When Coe saw Cartwright heading for the hall, he stepped inside a shop doorway and hid. He didn’t feel needed. I think we’re in trouble he’d said, and meant it, but he didn’t think trouble was going to happen here. The odds were on a par with aliens landing on that scaffolding, or America’s comedy president forswearing Twitter.

But as far as the bigger picture went, he knew he was right.

He slipped his radio’s earbuds in and listened to the headlines: an update on the surviving penguins; a woman found dead in her London home. Not long ago, he wouldn’t have been able to do this: the most he’d been able to bear was long stretches of unscored piano music; improvised melody that had him drifting like a leaf in a rowing boat’s wake. But that was fading; had begun to do so once he’d fired three bullets into a killer’s chest. Strange, the things that eased tension. This one wasn’t likely to crop up in self-help books, but you couldn’t argue with results.
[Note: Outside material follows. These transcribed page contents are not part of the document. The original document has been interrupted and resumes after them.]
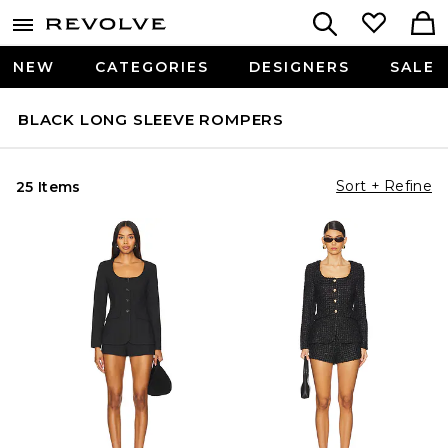
NEW
CATEGORIES
DESIGNERS
SALE
BLACK LONG SLEEVE ROMPERS
Sort + Refine
25 Items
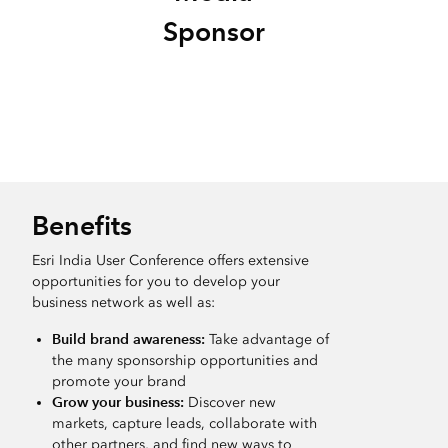
Sponsor
Benefits
Esri India User Conference offers extensive
opportunities for you to develop your
business network as well as:
Build brand awareness:
Take advantage of
the many sponsorship opportunities and
promote your brand
Grow your business:
Discover new
markets, capture leads, collaborate with
other partners, and find new ways to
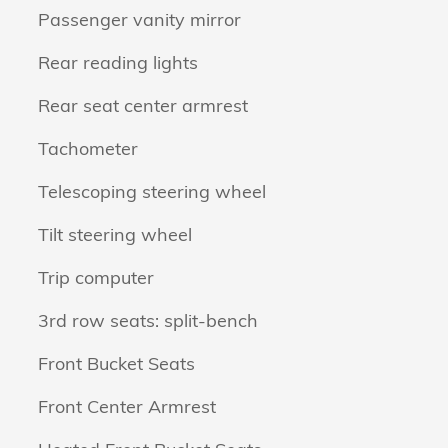
Passenger vanity mirror
Rear reading lights
Rear seat center armrest
Tachometer
Telescoping steering wheel
Tilt steering wheel
Trip computer
3rd row seats: split-bench
Front Bucket Seats
Front Center Armrest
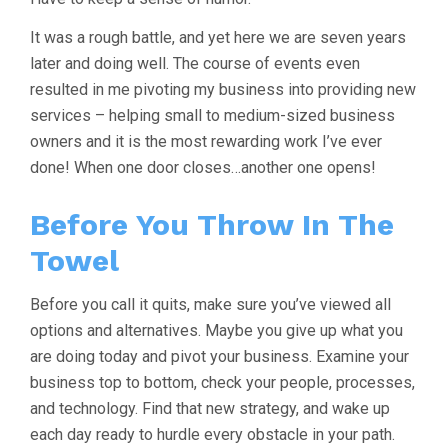
It was a rough battle, and yet here we are seven years
later and doing well. The course of events even
resulted in me pivoting my business into providing new
services – helping small to medium-sized business
owners and it is the most rewarding work I’ve ever
done! When one door closes…another one opens!
Before You Throw In The
Towel
Before you call it quits, make sure you’ve viewed all
options and alternatives. Maybe you give up what you
are doing today and pivot your business. Examine your
business top to bottom, check your people, processes,
and technology. Find that new strategy, and wake up
each day ready to hurdle every obstacle in your path.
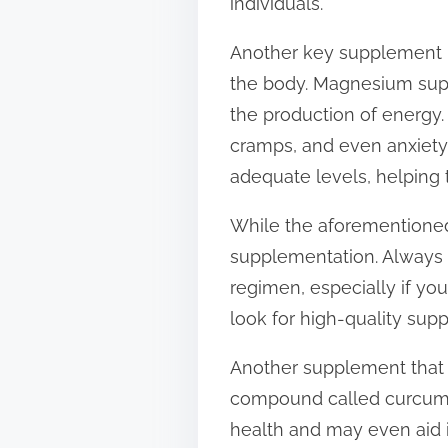
individuals.
Another key supplement i
the body. Magnesium supp
the production of energy
cramps, and even anxiety
adequate levels, helping 
While the aforementioned 
supplementation. Always 
regimen, especially if you
look for high-quality sup
Another supplement that h
compound called curcumin 
health and may even aid 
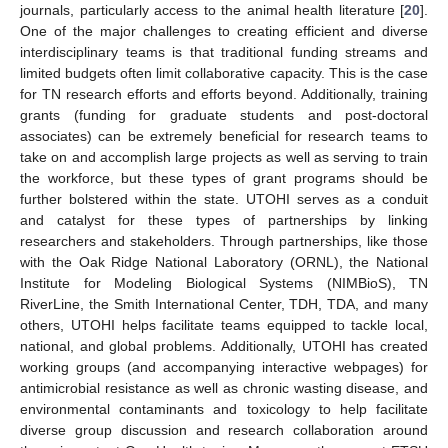
journals, particularly access to the animal health literature [
20
].
One of the major challenges to creating efficient and diverse
interdisciplinary teams is that traditional funding streams and
limited budgets often limit collaborative capacity. This is the case
for TN research efforts and efforts beyond. Additionally, training
grants (funding for graduate students and post-doctoral
associates) can be extremely beneficial for research teams to
take on and accomplish large projects as well as serving to train
the workforce, but these types of grant programs should be
further bolstered within the state. UTOHI serves as a conduit
and catalyst for these types of partnerships by linking
researchers and stakeholders. Through partnerships, like those
with the Oak Ridge National Laboratory (ORNL), the National
Institute for Modeling Biological Systems (NIMBioS), TN
RiverLine, the Smith International Center, TDH, TDA, and many
others, UTOHI helps facilitate teams equipped to tackle local,
national, and global problems. Additionally, UTOHI has created
working groups (and accompanying interactive webpages) for
antimicrobial resistance as well as chronic wasting disease, and
environmental contaminants and toxicology to help facilitate
diverse group discussion and research collaboration around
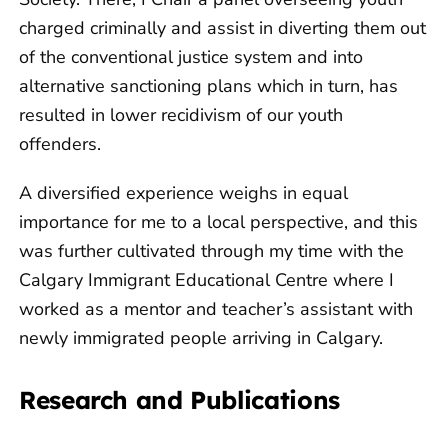
charged criminally and assist in diverting them out
of the conventional justice system and into
alternative sanctioning plans which in turn, has
resulted in lower recidivism of our youth
offenders.
A diversified experience weighs in equal
importance for me to a local perspective, and this
was further cultivated through my time with the
Calgary Immigrant Educational Centre where I
worked as a mentor and teacher’s assistant with
newly immigrated people arriving in Calgary.
Research and Publications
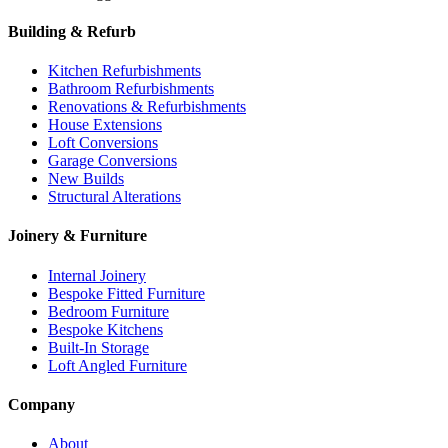
Building & Refurb
Kitchen Refurbishments
Bathroom Refurbishments
Renovations & Refurbishments
House Extensions
Loft Conversions
Garage Conversions
New Builds
Structural Alterations
Joinery & Furniture
Internal Joinery
Bespoke Fitted Furniture
Bedroom Furniture
Bespoke Kitchens
Built-In Storage
Loft Angled Furniture
Company
About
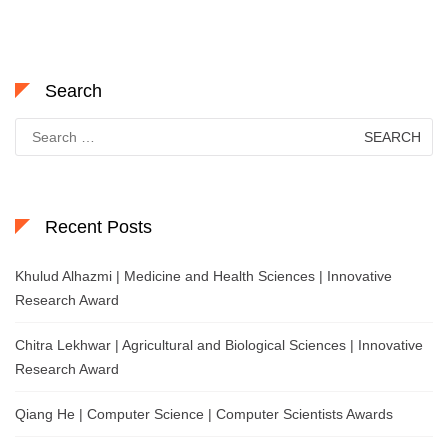
Search
Search
for:
Recent Posts
Khulud Alhazmi | Medicine and Health Sciences | Innovative
Research Award
Chitra Lekhwar | Agricultural and Biological Sciences | Innovative
Research Award
Qiang He | Computer Science | Computer Scientists Awards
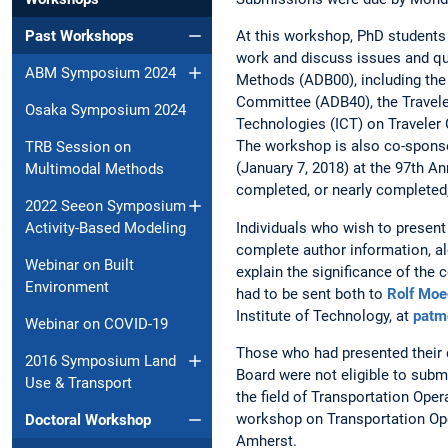
Past Workshops
At this workshop, PhD students 
work and discuss issues and qu
ABM Symposium 2024
Methods (ADB00), including th
Committee (ADB40), the Travel
Osaka Symposium 2024
Technologies (ICT) on Traveler
The workshop is also co-spons
TRB Session on
(January 7, 2018) at the 97th A
Multimodal Methods
completed, or nearly completed
2022 Seeon Symposium
Individuals who wish to present
Activity-Based Modeling
complete author information, alo
Webinar on Built
explain the significance of the
Environment
had to be sent both to
Rolf Moe
Institute of Technology, at
patm
Webinar on COVID-19
Those who had presented their d
2016 Symposium Land
Board were not eligible to subm
Use & Transport
the field of Transportation Oper
workshop on Transportation Ope
Doctoral Workshop
Amherst.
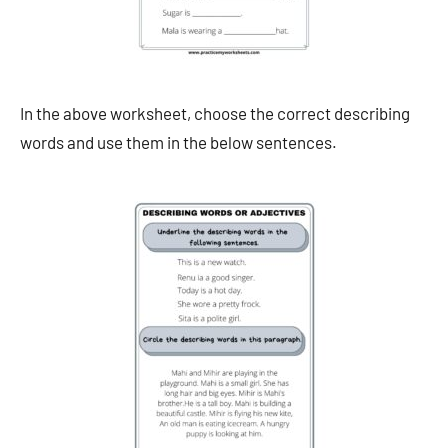
In the above worksheet, choose the correct describing
words and use them in the below sentences.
And whatever else was going on, whatever static buzzed in his background, his brain worked fine, so yes, he knew he was right. He’d always had an ability to retrieve written information: to recall the shape of words on a page, the arrangement of paragraphs, at what depth of a book a sentence lay. ‘The watering hole’ was a Kiplingesque phrase that lingered. Whoever had tossed the bomb into the penguin enclosure at Dobsey Park had been following instructions that Coe had seen written down, and beneath that plan a bigger one was shifting. The point of all this was to whip the curtain away, and show the machinery behind. Expose the plan as one the nation had written itself, or its secret sharers had. And a nation’s secret sharers were the keepers of its soul.

He left the doorway and headed down the street, then into an alley between the worked-on building and the next. At the end of the alley wheelie bins jostled, but there was no way through, and he was about to head back when he noticed a ladder fixed to the scaffolding. Okay, he thought. From up high, he could watch the street. Cartwright was bound to call and ask what he was doing; ‘maintaining surveillance’ might shut him up. And he’d be out of harm’s reach. He scaled the ladder, and then another, which took him up to a walkway thirty feet above the street. The wooden boards had give in them, but not enough to feel unsafe. Just a slight swaying motion. Panic attacks, Lamb had accused him of having. Okay, but it was people who triggered them. He was fine with heights. Was fine with most things, provided they didn’t come with people attached.

By the top of this second ladder was a sealed paint tin, which probably shouldn’t have been left there. Coe stepped round it, leaned on a horizontal metal pole, and looked down on the street below.